__EXTRACT TO READ__
---*---

Policy and Procedures for Proposed Franchise Relocations
Article 8.5 of the NFL Constitution and Bylaws vests in the Commissioner the authority to “interpret and from time to time establish policy and procedure in respect to the provisions of the Constitution and Bylaws and any enforcement thereof.” Set forth below are policy and procedures to apply to future League consideration, pursuant to Section 4.3 of the Constitution and Bylaws, of any proposed transfer of a club’s home territory.

Article 4.3 requires prior approval by the affirmative vote of three-fourths of the member clubs before a club may transfer its franchise or playing site to a different city either within or outside its existing home territory. Article 4.3 confirms that each club’s primary obligation to the League and to all other member clubs is to advance the interests of the League in its home territory. This primary obligation includes, but is not limited to, maximizing fan support, including attendance, in its home territory. Article 4.3 also confirms that no club has an “entitlement” to relocate simply because it perceives an opportunity for enhanced club revenues in another location.

Indeed, League traditions disfavor relocations if a club has been well-supported and financially successful and is expected to remain so. Relocation pursuant to Article 4.3 may be available, however, if a club's viability in its home territory is threatened by circumstances that cannot be remedied by diligent efforts of the club working, as appropriate, in conjunction with the League Office, or if compelling League interests warrant a franchise relocation.

Article 4.3 also reflects the League’s collective judgment that unassigned franchise opportunities (including “second franchise” opportunities in the home territory of a member club) are owned by the League’s members as a collective whole and, by definition, that no club has rights to more than a single “home territory.” Such collective League opportunities may be acquired by an individual club only by an assignment reflecting the consent of the League and subject to its generally applicable voting requirements.

A. Negotiations Prior to League Consideration
1. Because League policy favors stable team-community relations, clubs are obligated to work diligently and in good faith to obtain and to maintain suitable stadium facilities in their home territories, and to operate in a manner that maximizes fan support in their current home community. A club may not, however, grant exclusive negotiating rights to a community or potential stadium landlord other than one in its current home territory.

2. All clubs, at any time during their stadium negotiations, are free to seek the assistance of the League Office and the Stadium Committee, on either a formal or informal basis. If, having diligently engaged in good faith efforts, a club concludes that it cannot obtain a satisfactory resolution of its stadium needs, it may inform the League Office and the stadium landlord or other relevant public authorities that it has reached a stalemate in those negotiations. Upon such a declaration, the League may elect to become directly involved in the negotiations.

3. The League’s policy and procedures on franchise relocation do not restrict any club’s ability to discuss a possible relocation, or to negotiate a proposed lease or other arrangements, with a community outside its home territory. Nor do they restrict the ability of multiple clubs to negotiate terms of a proposed relocation with a single community.

---*---

__DATA LISTING__
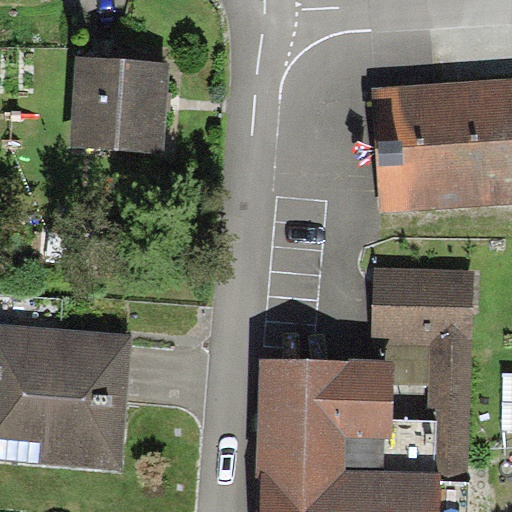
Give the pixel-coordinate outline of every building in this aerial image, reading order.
[(167,162),(171,66),(80,63),(76,159),(167,162)] [(511,83),(377,93),(385,212),(511,203),(511,83)] [(374,274),(374,347),(433,348),(431,424),(394,425),(394,444),(386,444),(386,480),(441,482),(441,487),(471,487),(478,275),(374,274)] [(0,326),(0,456),(123,467),(134,338),(0,326)] [(257,511),(470,511),(471,487),(441,487),(441,482),(386,480),(386,444),(394,444),(394,425),(394,367),(261,366),(257,511)]
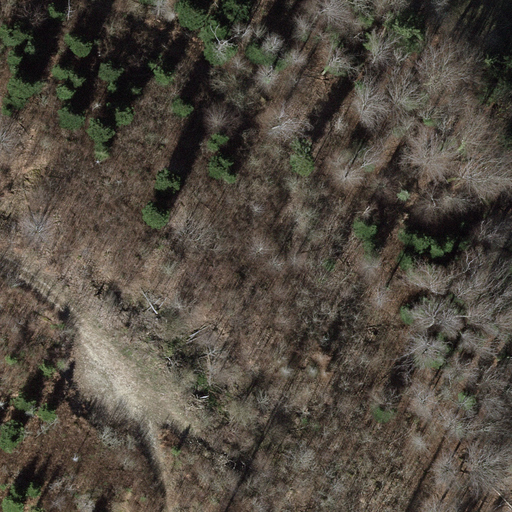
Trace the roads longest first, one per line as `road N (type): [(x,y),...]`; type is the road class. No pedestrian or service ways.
road 1 (track): [(88,0),(173,42),(215,82),(272,153),(306,237)]
road 2 (track): [(146,383),(48,287),(0,252)]
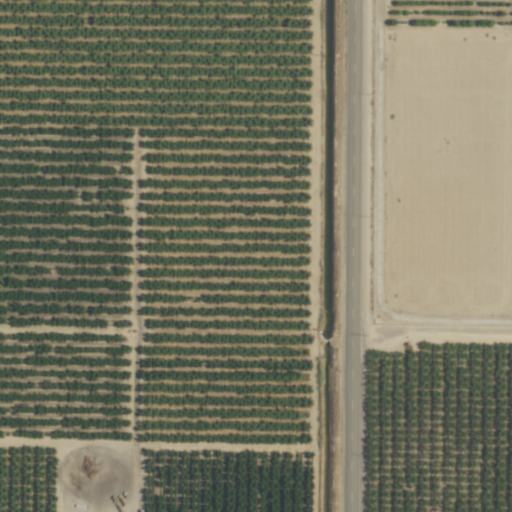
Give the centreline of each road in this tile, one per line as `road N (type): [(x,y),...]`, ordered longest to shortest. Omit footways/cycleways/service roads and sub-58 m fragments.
road 1 (tertiary): [(352,0),(349,511)]
road 2 (track): [(511,304),(392,302),(390,0)]
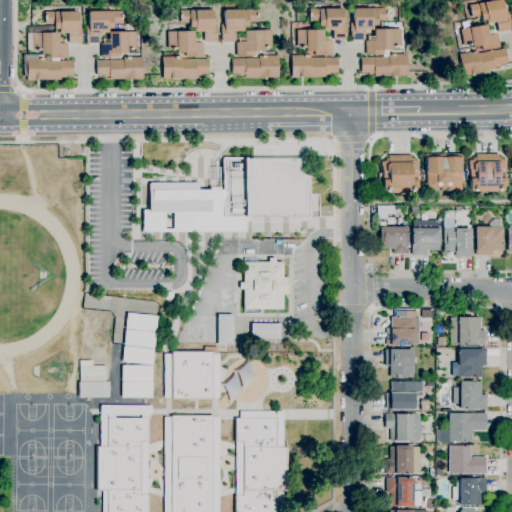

---*---

__DIRECTION 1__
Extract the passage of the franchise relocation policy starting with "Article 4.3 requires" and going on through "in another location.".
__DIRECTION 2__
Continue the franchise relocation policy from where it stops.

__EXERCISE ANSWER 1__
Article 4.3 requires prior approval by the affirmative vote of three-fourths of the member clubs before a club may transfer its franchise or playing site to a different city either within or outside its existing home territory. Article 4.3 confirms that each club’s primary obligation to the League and to all other member clubs is to advance the interests of the League in its home territory. This primary obligation includes, but is not limited to, maximizing fan support, including attendance, in its home territory. Article 4.3 also confirms that no club has an “entitlement” to relocate simply because it perceives an opportunity for enhanced club revenues in another location.

__EXERCISE ANSWER 2__
In evaluating a proposed franchise relocation and making the business judgment inherent in such consideration, the membership is entitled to consider a wide range of appropriate factors. Each club should consider whether the League’s collective interests (which include, for example, the League’s television interests, the League’s interest in strong and geographically distributed franchises, the League’s interest in securing attractive stadium facilities in which to play its games, and the League’s interest in having financially viable franchises) would be advanced or harmed by allowing a club to leave its assigned home territory to assume a League-owned opportunity in another community. These collective interests generally include having clubs in the country’s most populous areas, taking into account competitive entertainment alternatives, stadium options, and other factors.

Like proposed transfers to a different home territory, a transfer of a club’s playing site to a different location within its home territory may also raise issues of League-wide significance. Accordingly, while these procedures apply to any proposed move to a new home territory, the Commissioner may also require that some or all of these procedures be followed with respect to a proposed move within a club’s existing home territory.

A. Procedures Relating to Notice and Evaluation of the Proposed Transfer
Before any club may transfer its franchise or playing site outside its current home territory, the club must submit a proposal for such transfer to the League on the following basis:

1. The club must give the Commissioner written notice of the proposed transfer, including the date on which the proposed relocation is to become effective, and publish the notice in newspapers of general circulation within the incumbent community. The notice must be filed no later than February 15 of the year in which the move is scheduled to occur. The League will provide copies of the notice to governmental and business representatives of both the incumbent community and the community to which the team proposes to move, as well as the stadium authority (if any) in the incumbent community (the “interested parties”).

2. The notice must be accompanied by a “statement of reasons” in support of the proposed transfer. The statement must address each of the factors outlined in Part C below, and may also identify and discuss any other relevant business factors that the club believes support its request to move. The Statement must also include all of the material noted in Appendix One.

3. With the assistance of appropriate League committees, the Commissioner will evaluate the proposed transfer and report to the membership. The Commissioner may also convene a special committee to perform fact-finding or other functions with respect to any such proposed transfer.

4. Interested parties will have an opportunity to provide oral and/or written comments regarding the proposed transfer, including at a public hearing conducted by the League in the community from which the team seeks to relocate; written comments may be submitted within 15 days of the conclusion of such hearing.

5. Following the Commissioner’s report on the proposed transfer, the proposal will be presented to the membership for action in accordance with the Constitution and Bylaws, either at a Special Meeting of the League held for that purpose or at the Annual Meeting.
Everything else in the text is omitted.